[Task description]
Reproduce all of the material below word for word, omitting the pictures.

[Collected data entries]
........

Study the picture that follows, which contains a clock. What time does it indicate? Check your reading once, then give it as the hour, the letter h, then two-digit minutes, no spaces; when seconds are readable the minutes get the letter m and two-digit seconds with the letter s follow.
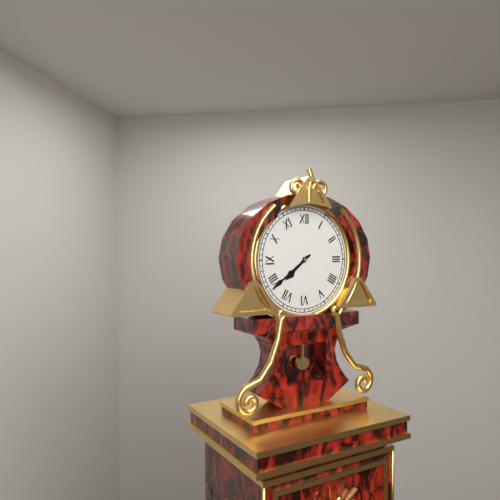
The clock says 7h39
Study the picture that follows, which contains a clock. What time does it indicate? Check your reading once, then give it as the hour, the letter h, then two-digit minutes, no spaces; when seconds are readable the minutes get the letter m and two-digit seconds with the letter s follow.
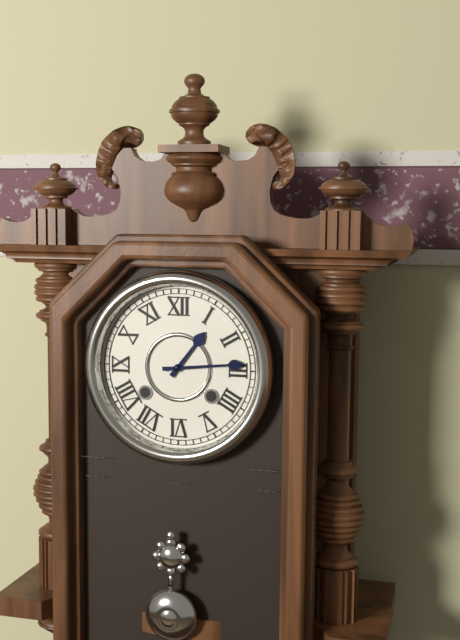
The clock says 1h14
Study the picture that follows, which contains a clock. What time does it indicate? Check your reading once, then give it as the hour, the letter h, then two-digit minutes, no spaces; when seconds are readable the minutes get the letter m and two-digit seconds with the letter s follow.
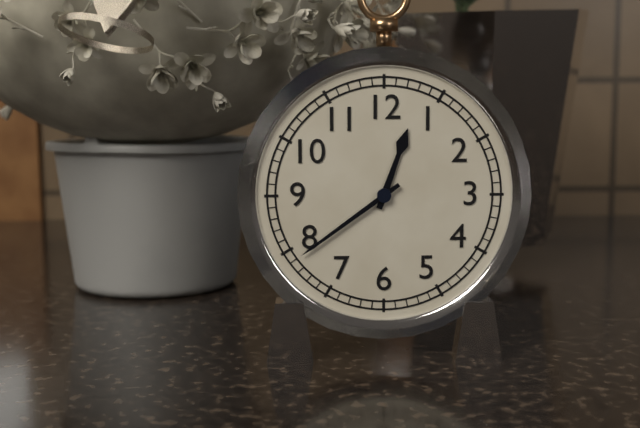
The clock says 12h39
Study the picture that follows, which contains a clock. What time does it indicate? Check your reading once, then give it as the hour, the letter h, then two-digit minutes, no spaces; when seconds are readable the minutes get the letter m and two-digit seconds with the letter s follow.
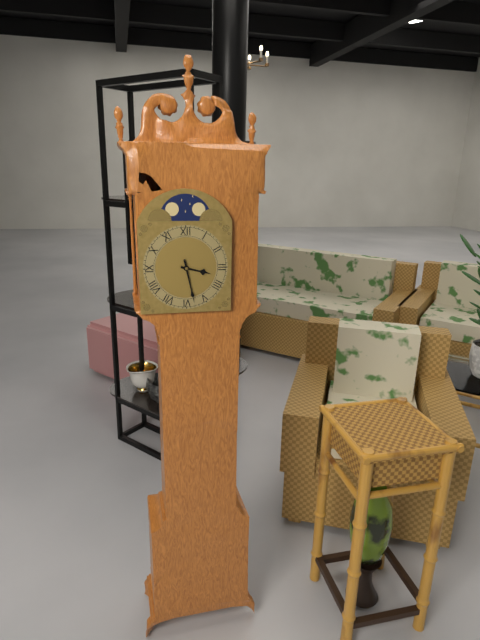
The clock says 3h28
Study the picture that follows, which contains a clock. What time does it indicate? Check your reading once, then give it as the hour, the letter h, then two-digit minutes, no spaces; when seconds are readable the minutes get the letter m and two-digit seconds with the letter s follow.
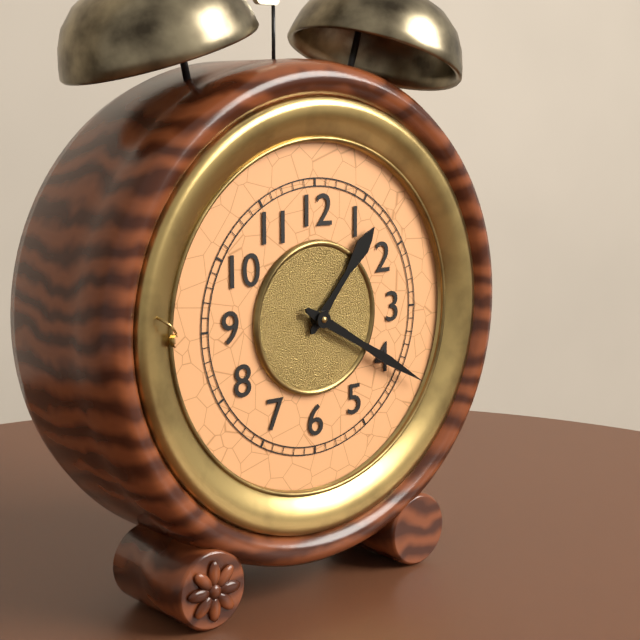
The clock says 1h20
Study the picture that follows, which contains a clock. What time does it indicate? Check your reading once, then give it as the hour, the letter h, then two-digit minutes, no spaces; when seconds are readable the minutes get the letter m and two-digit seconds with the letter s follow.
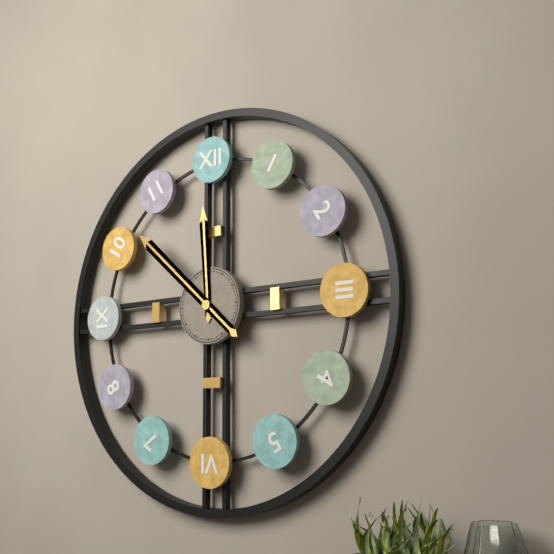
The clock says 11h52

........

[Answer for this exercise]
Study the picture that follows, which contains a clock. What time does it indicate? Check your reading once, then give it as the hour, the letter h, then two-digit minutes, no spaces; when seconds are readable the minutes get the letter m and two-digit seconds with the letter s follow.
The clock says 7h39
Study the picture that follows, which contains a clock. What time does it indicate? Check your reading once, then give it as the hour, the letter h, then two-digit minutes, no spaces; when seconds are readable the minutes get the letter m and two-digit seconds with the letter s follow.
The clock says 1h14
Study the picture that follows, which contains a clock. What time does it indicate? Check your reading once, then give it as the hour, the letter h, then two-digit minutes, no spaces; when seconds are readable the minutes get the letter m and two-digit seconds with the letter s follow.
The clock says 12h39
Study the picture that follows, which contains a clock. What time does it indicate? Check your reading once, then give it as the hour, the letter h, then two-digit minutes, no spaces; when seconds are readable the minutes get the letter m and two-digit seconds with the letter s follow.
The clock says 3h28
Study the picture that follows, which contains a clock. What time does it indicate? Check your reading once, then give it as the hour, the letter h, then two-digit minutes, no spaces; when seconds are readable the minutes get the letter m and two-digit seconds with the letter s follow.
The clock says 1h20
Study the picture that follows, which contains a clock. What time does it indicate? Check your reading once, then give it as the hour, the letter h, then two-digit minutes, no spaces; when seconds are readable the minutes get the letter m and two-digit seconds with the letter s follow.
The clock says 11h52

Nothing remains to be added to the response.